Como todos já perceberam, Rui Rio não gosta de certos notáveis do PSD, particularmente de muitos daqueles que estão na Assembleia da República. Por isso, nas próximas eleições legislativas, reformulará drasticamente a sua bancada e isso implicará subtrair grande parte da visibilidade de alguns sociais-democratas. Mas tal proeza só acontecerá se a atual liderança sobreviver até lá... Por isso, há muita gente, em zonas de retaguarda e noutras mais frontais, a combater a atual Direção laranja. Para muitos, essa é uma estratégia de sobrevivência e convém levar isso muito em conta.

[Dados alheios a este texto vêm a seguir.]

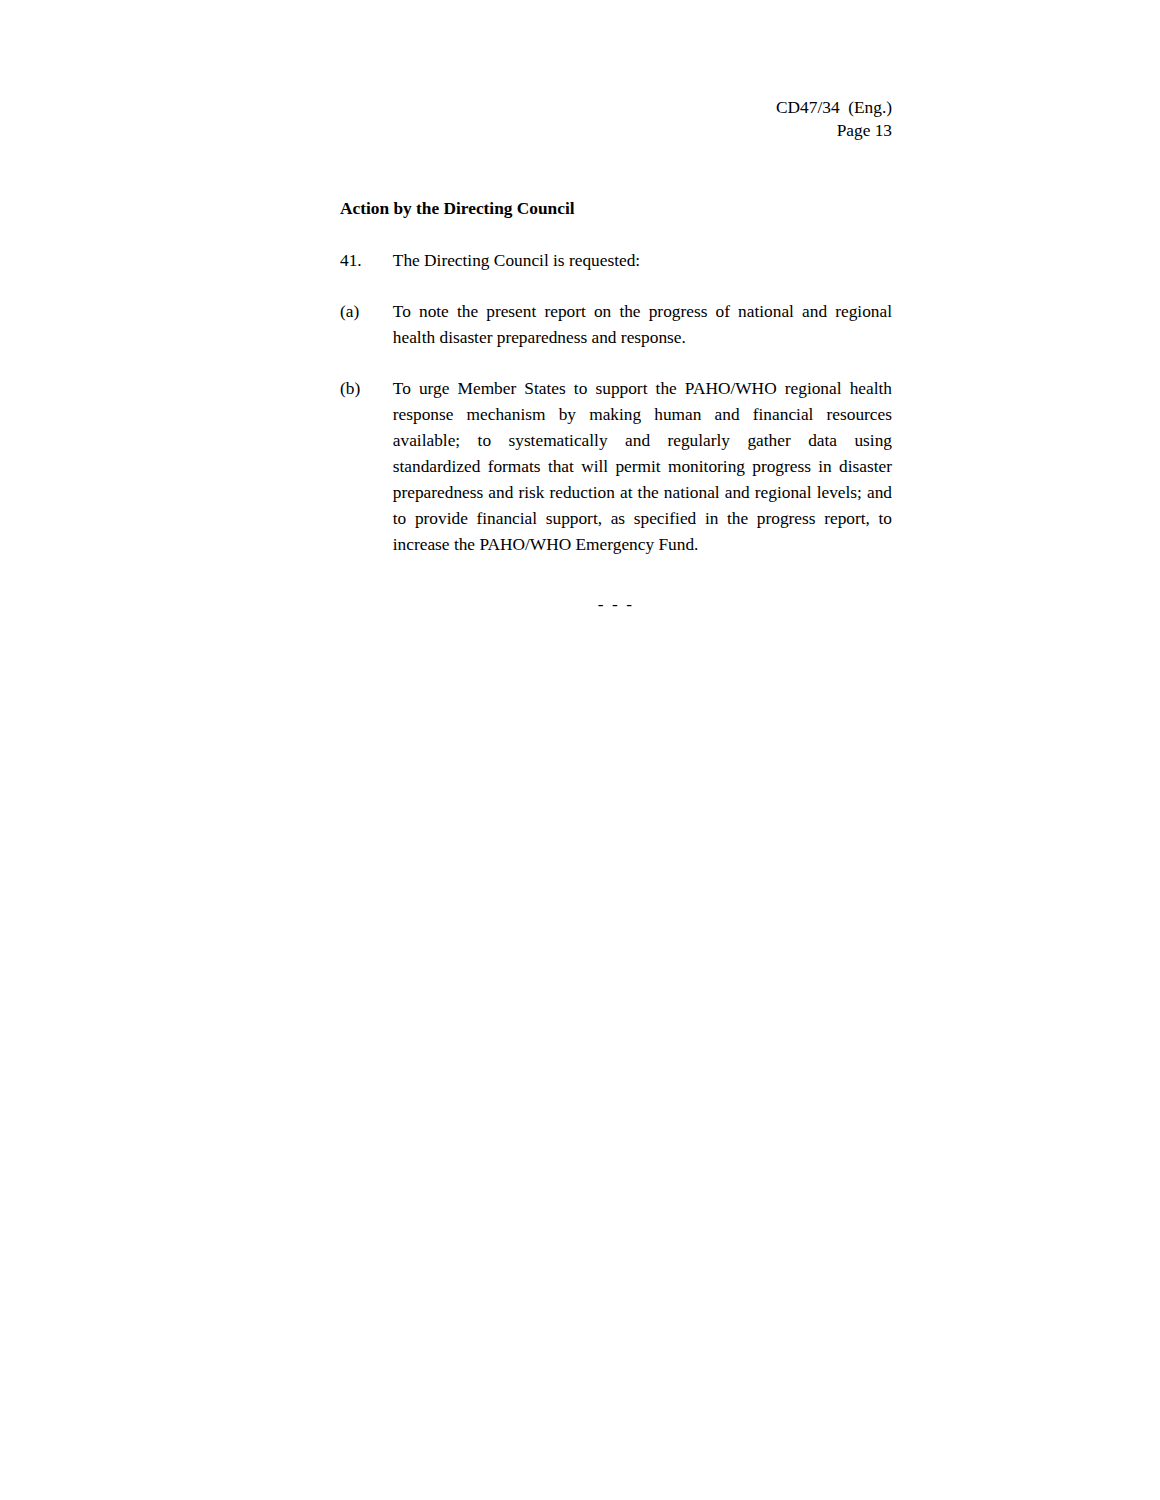CD47/34 (Eng.)
Page 13
Action by the Directing Council
41.
The Directing Council is requested:
(a)
To note the present report on the progress of national and regional health disaster preparedness and response.
(b)
To urge Member States to support the PAHO/WHO regional health response mechanism by making human and financial resources available; to systematically and regularly gather data using standardized formats that will permit monitoring progress in disaster preparedness and risk reduction at the national and regional levels; and to provide financial support, as specified in the progress report, to increase the PAHO/WHO Emergency Fund.
- - -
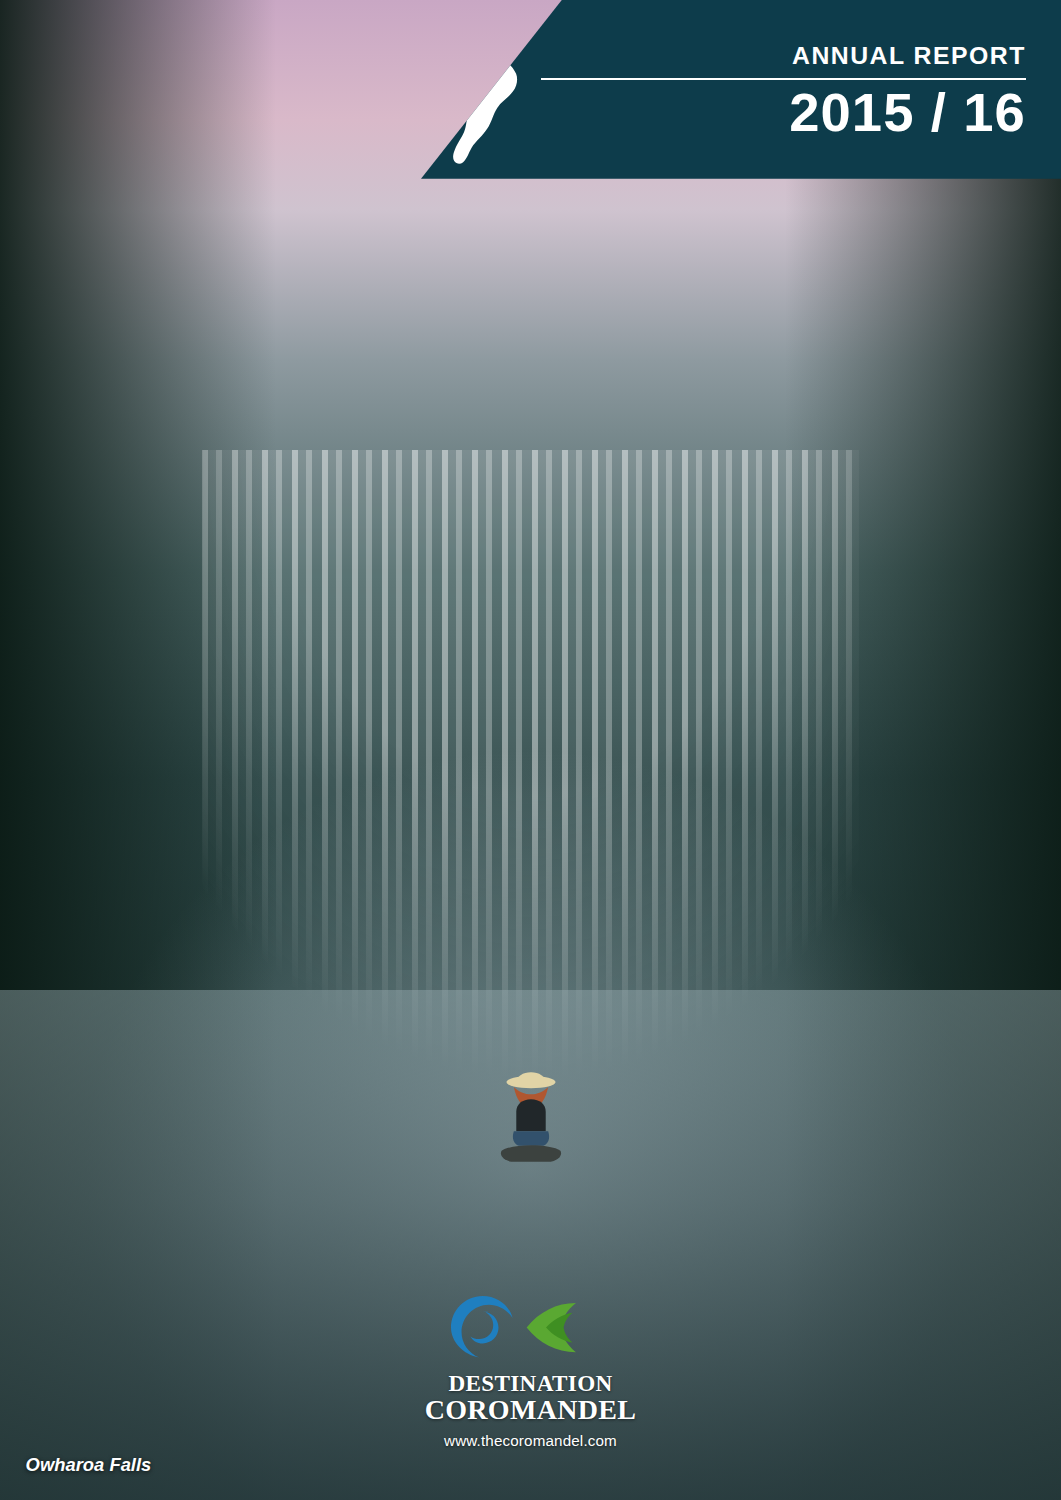Annual Report
2015 / 16
DESTINATION COROMANDEL www.thecoromandel.com
Owharoa Falls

Por outro lado, Rui Rio, por feitio e opção, pôs em marcha uma certa perseguição aos seus pares, anunciando que o partido colocará em tribunal os candidatos que, nas últimas eleições autárquicas, tenham ultrapassado os orçamentos previstos para as campanhas. Até agora, a ameaça concretizou-se na Covilhã, mas há outros candidatos em risco de responder perante a justiça. No PSD, já se ouviram várias vozes a censurar tal decisão, mas Rio parece não as escutar com atenção. Faz mal, porque essas pessoas espalhadas pelo país real não esquecerão facilmente esse gesto.
Quem andará certamente preocupado com este ambiente de guerrilha interna é Marcelo Rebelo de Sousa. Há duas semanas, fez saber no "Expresso", através de uma fonte próxima, que é preciso fazer pontes com o CDS e com a Aliança, o novo partido que Santana Lopes está a criar. Não será esse um desiderato fácil de cumprir. Rio não tem encontrado muitos consensos com Cristas. A chamada "taxa Robles" é apenas um dos múltiplos exemplos que dividem as duas lideranças à Direita, saída de um rol de temas sem qualquer plataforma de entendimento. Não se prevê que essa distância seja reduzida com o surgimento da Aliança. Basta recordar as declarações de Rio sobre o abandono de Santana Lopes do PSD para depressa se concluir que não haverá conversas fáceis entre aqueles que, num passado recente, encenaram alguma proximidade.
Estes são tempos difíceis para o PSD. Rio tem de entender, de uma vez por todas, que o partido se faz com José Silvano, Salvador Malheiro, David Justino, Castro Almeida..., mas também com Luís Montenegro, Pedro Duarte, Hugo Soares, Paula Teixeira da Cruz... E que ninguém pode ser mandado embora apenas por discordar. Até porque os mais críticos permanecerão onde sempre estiveram: nas primeiras filas dos ataques, seja em nome próprio, seja através de críticas anónimas nos média noticiosos. É para todos eles que Rui Rio deve olhar com atenção e ser capaz de deslocar o ponto central da oposição. Que deve estar focado no Governo e não no interior do PSD. Quando o foco da polémica é o próprio partido, alguma coisa estará a correr (muito) mal.